Sabtu 11 Apr 2026, 10:03 WIB
Ilustrasi tawuran pelajar. (Sumber: Poskota/Arif)

Ilustrasi tawuran pelajar. (Sumber: Poskota/Arif)

CARENANG, POSKOTA.CO.ID - Tim Unit Reskrim Polsek Carenang bersama personel Unit Perlindungan Perempuan dan Anak (PPA) Polres Serang mengamankan tujuh pelajar yang diduga terlibat aksi tawuran di Jalan Raya Carenang–Gunung Kaler, tepatnya di Kampung Kidongdong, Desa Mekarsari, Kecamatan Carenang, Kabupaten Serang, Kamis, 9 April 2026 kemarin.

Peristiwa tawuran tersebut mengakibatkan dua pelajar mengalami luka serius pada bagian kaki akibat sabetan senjata tajam jenis samurai. Kedua korban diketahui berinisial MA dan ES yang merupakan pelajar SMPN 2 Carenang.

Akibat luka yang diderita, kedua korban langsung dilarikan ke RS Bhayangkara Polda Banten untuk mendapatkan penanganan medis.

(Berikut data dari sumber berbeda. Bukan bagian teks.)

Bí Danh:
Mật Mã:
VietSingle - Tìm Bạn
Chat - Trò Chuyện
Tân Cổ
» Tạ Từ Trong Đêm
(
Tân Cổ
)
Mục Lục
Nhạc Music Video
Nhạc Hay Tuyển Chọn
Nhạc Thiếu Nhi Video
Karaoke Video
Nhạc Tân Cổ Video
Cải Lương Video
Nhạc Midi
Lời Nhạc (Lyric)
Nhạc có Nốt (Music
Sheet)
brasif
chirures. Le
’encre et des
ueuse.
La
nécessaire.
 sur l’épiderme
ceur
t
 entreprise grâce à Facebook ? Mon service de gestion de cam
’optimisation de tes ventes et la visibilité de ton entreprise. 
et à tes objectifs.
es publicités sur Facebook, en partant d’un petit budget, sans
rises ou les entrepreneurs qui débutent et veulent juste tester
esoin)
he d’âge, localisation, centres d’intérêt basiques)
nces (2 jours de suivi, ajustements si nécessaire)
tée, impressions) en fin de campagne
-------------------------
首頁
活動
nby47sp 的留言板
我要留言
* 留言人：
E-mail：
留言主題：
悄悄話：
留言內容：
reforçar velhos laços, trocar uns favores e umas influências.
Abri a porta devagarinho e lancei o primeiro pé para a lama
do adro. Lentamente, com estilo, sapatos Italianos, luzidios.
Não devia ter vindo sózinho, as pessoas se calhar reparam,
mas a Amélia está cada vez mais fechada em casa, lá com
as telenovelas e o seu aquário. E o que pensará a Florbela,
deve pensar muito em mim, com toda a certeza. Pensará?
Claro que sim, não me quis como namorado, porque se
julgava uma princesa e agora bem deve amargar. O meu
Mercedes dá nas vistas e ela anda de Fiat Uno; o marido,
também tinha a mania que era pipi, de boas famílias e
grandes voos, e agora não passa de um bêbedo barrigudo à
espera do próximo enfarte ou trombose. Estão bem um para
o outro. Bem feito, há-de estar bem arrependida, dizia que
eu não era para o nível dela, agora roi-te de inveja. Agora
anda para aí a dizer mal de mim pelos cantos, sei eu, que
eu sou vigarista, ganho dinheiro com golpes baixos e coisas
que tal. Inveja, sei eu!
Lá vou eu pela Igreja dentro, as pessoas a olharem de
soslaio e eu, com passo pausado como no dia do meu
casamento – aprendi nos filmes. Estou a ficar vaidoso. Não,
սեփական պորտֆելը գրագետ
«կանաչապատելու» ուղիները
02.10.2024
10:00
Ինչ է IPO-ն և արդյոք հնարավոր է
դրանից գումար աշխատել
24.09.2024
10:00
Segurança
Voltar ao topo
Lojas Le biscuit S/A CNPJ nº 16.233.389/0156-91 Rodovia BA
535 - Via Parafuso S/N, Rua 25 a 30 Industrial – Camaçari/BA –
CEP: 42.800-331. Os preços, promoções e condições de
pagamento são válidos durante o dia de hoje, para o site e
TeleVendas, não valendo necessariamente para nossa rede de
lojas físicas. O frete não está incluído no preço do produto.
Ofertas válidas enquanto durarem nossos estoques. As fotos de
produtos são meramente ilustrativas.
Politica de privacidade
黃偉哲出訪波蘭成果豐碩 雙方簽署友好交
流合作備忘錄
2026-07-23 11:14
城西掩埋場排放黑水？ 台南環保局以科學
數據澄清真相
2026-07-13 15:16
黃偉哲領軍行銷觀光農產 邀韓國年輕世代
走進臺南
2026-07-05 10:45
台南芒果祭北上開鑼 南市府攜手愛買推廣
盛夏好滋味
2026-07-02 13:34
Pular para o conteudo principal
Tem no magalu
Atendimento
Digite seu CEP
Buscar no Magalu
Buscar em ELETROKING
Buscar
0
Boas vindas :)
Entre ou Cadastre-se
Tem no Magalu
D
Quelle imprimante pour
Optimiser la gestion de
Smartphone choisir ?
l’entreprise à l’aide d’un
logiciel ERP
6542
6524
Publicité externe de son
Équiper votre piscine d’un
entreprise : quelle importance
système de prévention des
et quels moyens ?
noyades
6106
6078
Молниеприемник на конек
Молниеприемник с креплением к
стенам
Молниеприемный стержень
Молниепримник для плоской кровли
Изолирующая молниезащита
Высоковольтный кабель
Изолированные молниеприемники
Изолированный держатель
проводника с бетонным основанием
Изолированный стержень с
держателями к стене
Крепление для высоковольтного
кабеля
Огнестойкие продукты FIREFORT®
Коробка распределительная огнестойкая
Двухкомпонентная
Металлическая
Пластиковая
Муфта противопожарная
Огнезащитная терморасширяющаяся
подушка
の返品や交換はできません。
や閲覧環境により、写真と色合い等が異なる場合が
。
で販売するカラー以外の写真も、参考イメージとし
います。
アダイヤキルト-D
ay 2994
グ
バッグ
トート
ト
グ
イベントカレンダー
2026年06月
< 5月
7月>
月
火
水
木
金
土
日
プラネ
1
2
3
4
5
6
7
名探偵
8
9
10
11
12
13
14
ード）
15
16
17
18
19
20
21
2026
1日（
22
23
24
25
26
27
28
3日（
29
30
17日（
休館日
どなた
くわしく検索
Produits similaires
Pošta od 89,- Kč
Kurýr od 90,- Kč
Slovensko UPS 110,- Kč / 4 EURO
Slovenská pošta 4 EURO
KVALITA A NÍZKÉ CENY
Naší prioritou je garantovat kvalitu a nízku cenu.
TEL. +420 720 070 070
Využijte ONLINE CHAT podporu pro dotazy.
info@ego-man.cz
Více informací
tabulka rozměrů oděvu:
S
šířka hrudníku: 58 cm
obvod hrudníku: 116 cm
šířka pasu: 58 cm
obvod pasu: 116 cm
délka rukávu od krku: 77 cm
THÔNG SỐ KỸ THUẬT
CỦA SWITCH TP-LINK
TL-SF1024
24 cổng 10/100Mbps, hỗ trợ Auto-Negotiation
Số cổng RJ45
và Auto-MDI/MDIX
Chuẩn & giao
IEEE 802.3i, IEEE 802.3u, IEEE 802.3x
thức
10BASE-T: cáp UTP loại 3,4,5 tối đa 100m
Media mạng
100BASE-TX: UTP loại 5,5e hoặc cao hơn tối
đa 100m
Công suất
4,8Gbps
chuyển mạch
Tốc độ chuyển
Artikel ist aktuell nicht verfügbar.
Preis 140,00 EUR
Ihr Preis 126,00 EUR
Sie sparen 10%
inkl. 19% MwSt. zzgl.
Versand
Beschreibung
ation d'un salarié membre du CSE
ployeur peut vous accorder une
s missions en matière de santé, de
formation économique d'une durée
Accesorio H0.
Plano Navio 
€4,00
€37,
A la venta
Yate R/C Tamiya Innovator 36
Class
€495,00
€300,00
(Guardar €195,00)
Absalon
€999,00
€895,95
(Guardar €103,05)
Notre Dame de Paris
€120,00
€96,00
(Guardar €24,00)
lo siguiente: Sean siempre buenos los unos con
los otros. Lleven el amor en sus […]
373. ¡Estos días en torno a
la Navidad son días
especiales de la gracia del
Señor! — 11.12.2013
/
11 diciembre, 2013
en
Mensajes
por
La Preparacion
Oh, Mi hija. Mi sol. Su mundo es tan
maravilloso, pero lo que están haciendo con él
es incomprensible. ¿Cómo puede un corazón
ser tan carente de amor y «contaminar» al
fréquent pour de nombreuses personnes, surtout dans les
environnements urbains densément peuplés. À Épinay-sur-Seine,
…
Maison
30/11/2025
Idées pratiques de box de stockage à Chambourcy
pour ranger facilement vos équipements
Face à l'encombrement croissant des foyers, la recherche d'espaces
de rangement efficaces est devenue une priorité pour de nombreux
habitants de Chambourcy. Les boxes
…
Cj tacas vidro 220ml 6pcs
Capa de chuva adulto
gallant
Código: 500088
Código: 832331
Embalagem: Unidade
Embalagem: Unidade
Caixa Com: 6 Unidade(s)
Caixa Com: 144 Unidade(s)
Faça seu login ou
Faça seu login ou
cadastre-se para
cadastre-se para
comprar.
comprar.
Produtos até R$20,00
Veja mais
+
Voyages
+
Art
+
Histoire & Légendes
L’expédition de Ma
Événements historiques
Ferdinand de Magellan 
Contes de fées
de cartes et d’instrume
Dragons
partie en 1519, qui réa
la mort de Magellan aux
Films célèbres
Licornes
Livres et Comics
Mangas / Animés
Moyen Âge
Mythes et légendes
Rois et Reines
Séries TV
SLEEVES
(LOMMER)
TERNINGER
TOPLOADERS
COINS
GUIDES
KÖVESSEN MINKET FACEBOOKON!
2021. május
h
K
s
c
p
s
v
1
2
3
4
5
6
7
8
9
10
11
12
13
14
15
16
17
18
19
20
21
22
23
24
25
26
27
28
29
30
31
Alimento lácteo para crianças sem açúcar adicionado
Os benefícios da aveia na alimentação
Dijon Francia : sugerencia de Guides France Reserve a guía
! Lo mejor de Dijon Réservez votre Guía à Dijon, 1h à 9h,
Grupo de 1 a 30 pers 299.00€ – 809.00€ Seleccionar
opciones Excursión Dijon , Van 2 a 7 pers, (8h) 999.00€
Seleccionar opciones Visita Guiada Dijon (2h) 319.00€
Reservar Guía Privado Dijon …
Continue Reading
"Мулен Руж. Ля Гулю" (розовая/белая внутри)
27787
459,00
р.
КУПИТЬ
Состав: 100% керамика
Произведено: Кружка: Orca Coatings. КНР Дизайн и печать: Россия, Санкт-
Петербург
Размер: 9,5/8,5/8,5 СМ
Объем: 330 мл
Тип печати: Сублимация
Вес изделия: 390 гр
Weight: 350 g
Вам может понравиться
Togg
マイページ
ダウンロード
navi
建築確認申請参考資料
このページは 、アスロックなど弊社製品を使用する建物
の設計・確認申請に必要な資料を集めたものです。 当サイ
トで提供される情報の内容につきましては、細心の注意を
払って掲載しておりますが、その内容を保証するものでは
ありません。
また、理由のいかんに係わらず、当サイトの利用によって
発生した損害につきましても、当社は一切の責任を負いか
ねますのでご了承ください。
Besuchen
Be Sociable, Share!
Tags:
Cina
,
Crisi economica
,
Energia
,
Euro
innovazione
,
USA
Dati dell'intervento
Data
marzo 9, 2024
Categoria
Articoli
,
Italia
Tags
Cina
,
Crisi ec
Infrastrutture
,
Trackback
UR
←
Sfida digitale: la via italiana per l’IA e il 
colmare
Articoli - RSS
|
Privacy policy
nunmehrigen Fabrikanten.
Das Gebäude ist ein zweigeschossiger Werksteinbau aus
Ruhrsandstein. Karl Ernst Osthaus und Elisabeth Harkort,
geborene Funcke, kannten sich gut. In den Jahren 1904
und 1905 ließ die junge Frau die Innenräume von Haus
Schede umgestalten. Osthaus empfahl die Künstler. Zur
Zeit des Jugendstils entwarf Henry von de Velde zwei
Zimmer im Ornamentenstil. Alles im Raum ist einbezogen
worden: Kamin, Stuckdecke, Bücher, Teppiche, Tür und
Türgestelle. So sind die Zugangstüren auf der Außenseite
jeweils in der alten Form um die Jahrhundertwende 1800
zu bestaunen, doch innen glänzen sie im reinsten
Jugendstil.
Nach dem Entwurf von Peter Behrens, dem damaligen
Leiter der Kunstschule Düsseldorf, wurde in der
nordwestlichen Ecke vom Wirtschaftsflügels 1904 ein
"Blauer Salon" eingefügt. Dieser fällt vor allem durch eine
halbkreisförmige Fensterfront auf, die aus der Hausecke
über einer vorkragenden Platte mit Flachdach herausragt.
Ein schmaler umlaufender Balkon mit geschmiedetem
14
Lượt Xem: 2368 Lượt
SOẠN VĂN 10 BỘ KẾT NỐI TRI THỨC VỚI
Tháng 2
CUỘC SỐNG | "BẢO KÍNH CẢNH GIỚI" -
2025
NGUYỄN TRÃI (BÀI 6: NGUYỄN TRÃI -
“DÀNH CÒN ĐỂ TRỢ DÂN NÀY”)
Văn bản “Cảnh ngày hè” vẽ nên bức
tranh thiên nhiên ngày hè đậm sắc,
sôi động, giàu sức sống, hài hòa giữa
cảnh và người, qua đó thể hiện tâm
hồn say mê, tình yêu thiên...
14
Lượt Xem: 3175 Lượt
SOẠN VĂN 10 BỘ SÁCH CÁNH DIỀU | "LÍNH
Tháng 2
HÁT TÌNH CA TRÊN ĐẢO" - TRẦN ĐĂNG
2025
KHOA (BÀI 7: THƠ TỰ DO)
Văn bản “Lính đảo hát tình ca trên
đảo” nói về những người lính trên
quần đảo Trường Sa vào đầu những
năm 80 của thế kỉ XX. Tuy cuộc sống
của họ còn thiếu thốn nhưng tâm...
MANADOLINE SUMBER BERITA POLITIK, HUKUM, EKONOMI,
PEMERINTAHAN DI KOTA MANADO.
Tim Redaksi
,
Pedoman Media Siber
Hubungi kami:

Keduanya mengalami luka terbuka cukup parah di bagian kaki kanan.

Ketujuh pelajar yang diduga terlibat dalam aksi tawuran tersebut diamankan petugas di rumah masing-masing yang berada di wilayah Kecamatan Kibin dan Binuang, Kabupaten Serang, pada Jumat sore, 10 April 2026.

Baca Juga: Antisipasi Tawuran Pelajar, Kapolsek Limo Blusukan ke Sekolah

Dari hasil pemeriksaan dan gelar perkara, satu pelajar berinisial AB, 16 tahun, telah ditetapkan sebagai anak pelaku yang berhadapan dengan hukum atau tersangka. Ia diduga sebagai pelaku utama yang melakukan penyerangan menggunakan samurai.

Sementara enam pelajar lainnya masih berstatus sebagai saksi dan diwajibkan untuk melakukan wajib lapor guna kepentingan penyidikan lebih lanjut

Kasatreskrim Polres Serang Andi Kurniady ES menjelaskan bahwa peristiwa tawuran terjadi saat kedua korban dalam perjalanan pulang sekolah.

“Peristiwa terjadi sekitar pukul 10.30 WIB, saat korban MA dan ES pulang sekolah dengan menggunakan satu sepeda motor,” ujar Andi Kurniady kepada Poskota, Sabtu, 11 April 2026.

Baca Juga: Lagi, Tawuran Pelajar di Depok Memakan Korban Jiwa

Ia menambahkan, saat melintas di lokasi kejadian, korban berpapasan dengan kelompok pelaku yang datang dari arah berlawanan dan langsung melakukan penyerangan.